_Brief 1_
Name every code expression set in double quotation marks in the excerpt on enum value collections.

_Source text_
I've got no problem with that.

>
>> And once that's allowed, they should be able to do so without imposing an
>>>>> overly restrictive API. What if a custom type has thousands of elements
>>>>> that are easily computed sequentially or from an index? Forcing an Array on
>>>>> the implementor is an unnecessary restriction and a burden. (More on this
>>>>> below.)
>>>>>
>>>>> 2) There is *no decrease in usability for the common use case *by
>>>>> choosing to make the protocol associated type a Sequence instead of a
>>>>> Collection or Array because the concrete type synthesized by the compiler *would
>>>>> be a more refined concrete type anyway.* In other words, anyone who
>>>>> writes "MyEnum.allValues" would get back an integer-indexable random access
>>>>> collection. I can imagine useful algorithms (more of an
>>>>> algebraic/set-theoretical nature) that could be written for types with
>>>>> countably infinite value sets. Why require breaking source/ABI
>>>>> compatibility later if we can avoid it now, at no cost for the common user?
>>>>>
>>>>> 2.1) Anyone who writes a generic algorithm constrained over
>>>>> ValueEnumerable *would* have to add an additional constraint of
>>>>> "where T: RandomAccessCollection, T.Index == Int". This is a slight
>>>>> increase in complexity, but I would argue that if someone is writing
>>>>> generic algorithms over collections (and that's what this is), then this is
>>>>> something they should already familiar with. I argue that that trade-off is
>>>>> acceptable—others might disagree.
>>>>>
>>>>> 3) There is *no good reason* for the compiler to perform slow memory
>>>>> allocation operations to shuffle around information that it *already
>>>>> knows* when it can just as easily provide a specialized compact value
>>>>> type that is far more time/space efficient. I should finish the prototype I
>>>>> was working on—the code synthesis is not markedly more difficult than it
>>>>> would be to write code that constructs an array.
>>>>>
>>>>> 4) Most users *think* they need an array when what they really want
>>>>> is to be able to get the count of elements, iterate over them, and possibly
>>>>> integer-index into them. The specialized collection type can do all of
>>>>> those things more efficiently.
>>>>>
>>>>> 4.1) If a user *truly* needs an array, they just write
>>>>> "Array(MyEnum.allValues)".

Data items
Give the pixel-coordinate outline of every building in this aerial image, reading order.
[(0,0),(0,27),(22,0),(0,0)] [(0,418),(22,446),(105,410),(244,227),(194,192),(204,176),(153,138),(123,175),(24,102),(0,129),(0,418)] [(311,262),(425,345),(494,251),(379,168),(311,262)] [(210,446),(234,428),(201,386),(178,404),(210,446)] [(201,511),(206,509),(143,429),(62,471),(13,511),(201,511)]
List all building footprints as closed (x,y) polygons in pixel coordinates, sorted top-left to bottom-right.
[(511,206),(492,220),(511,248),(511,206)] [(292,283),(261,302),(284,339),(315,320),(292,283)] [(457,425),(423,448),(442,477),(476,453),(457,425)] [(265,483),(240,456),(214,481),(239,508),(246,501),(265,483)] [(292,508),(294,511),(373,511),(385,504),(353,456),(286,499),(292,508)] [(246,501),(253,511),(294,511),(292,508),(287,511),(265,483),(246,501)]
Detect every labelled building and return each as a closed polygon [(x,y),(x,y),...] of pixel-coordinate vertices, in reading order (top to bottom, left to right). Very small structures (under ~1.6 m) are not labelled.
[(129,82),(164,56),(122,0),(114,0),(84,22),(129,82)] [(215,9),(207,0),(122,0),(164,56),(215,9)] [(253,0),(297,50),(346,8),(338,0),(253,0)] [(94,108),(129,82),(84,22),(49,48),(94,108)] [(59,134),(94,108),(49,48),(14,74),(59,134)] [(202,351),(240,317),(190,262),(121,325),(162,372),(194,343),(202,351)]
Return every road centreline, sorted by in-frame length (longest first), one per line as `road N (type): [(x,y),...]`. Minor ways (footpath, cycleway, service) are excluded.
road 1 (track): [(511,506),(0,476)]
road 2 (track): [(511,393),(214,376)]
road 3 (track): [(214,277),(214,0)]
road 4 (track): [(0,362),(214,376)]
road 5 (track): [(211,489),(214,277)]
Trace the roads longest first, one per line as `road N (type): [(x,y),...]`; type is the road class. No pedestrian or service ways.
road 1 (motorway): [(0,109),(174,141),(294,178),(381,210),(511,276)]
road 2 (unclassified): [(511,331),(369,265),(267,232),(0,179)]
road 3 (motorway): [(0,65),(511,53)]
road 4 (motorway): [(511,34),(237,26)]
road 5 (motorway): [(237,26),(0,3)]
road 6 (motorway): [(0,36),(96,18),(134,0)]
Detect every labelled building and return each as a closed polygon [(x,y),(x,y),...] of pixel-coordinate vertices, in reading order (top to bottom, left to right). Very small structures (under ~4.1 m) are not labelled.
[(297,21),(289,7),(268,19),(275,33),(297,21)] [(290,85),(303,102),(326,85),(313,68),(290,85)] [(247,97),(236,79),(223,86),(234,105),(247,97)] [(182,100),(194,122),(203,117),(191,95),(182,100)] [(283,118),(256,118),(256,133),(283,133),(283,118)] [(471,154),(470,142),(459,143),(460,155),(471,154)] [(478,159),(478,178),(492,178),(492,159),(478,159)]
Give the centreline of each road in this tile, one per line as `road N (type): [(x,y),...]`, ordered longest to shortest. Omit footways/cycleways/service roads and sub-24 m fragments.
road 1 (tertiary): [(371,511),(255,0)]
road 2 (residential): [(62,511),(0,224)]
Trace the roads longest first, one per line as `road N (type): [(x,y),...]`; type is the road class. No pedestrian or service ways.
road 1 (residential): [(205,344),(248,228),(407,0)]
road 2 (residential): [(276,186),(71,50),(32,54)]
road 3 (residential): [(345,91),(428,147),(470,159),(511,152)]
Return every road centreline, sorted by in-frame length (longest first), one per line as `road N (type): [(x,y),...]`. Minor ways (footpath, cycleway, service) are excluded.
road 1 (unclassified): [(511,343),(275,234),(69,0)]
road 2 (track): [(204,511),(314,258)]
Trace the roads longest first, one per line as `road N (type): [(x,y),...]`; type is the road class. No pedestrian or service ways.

_Brief 2_
Please lay out the listing lines as a numbered list, beginning at the line containing "(under ~4.1 m) are not labelled." and continuing through the line containing "road 2 (residential): [(62,511),(0,224)]".

_Task solution 1_
- "MyEnum.allValues"
- "where T: RandomAccessCollection, T.Index == Int"
- "Array(MyEnum.allValues)"

_Task solution 2_
1. Detect every labelled building and return each as a closed polygon [(x,y),(x,y),...] of pixel-coordinate vertices, in reading order (top to bottom, left to right). Very small structures (under ~4.1 m) are not labelled.
2. [(297,21),(289,7),(268,19),(275,33),(297,21)] [(290,85),(303,102),(326,85),(313,68),(290,85)] [(247,97),(236,79),(223,86),(234,105),(247,97)] [(182,100),(194,122),(203,117),(191,95),(182,100)] [(283,118),(256,118),(256,133),(283,133),(283,118)] [(471,154),(470,142),(459,143),(460,155),(471,154)] [(478,159),(478,178),(492,178),(492,159),(478,159)]
3. Give the centreline of each road in this tile, one per line as `road N (type): [(x,y),...]`, ordered longest to shortest. Omit footways/cycleways/service roads and sub-24 m fragments.
4. road 1 (tertiary): [(371,511),(255,0)]
5. road 2 (residential): [(62,511),(0,224)]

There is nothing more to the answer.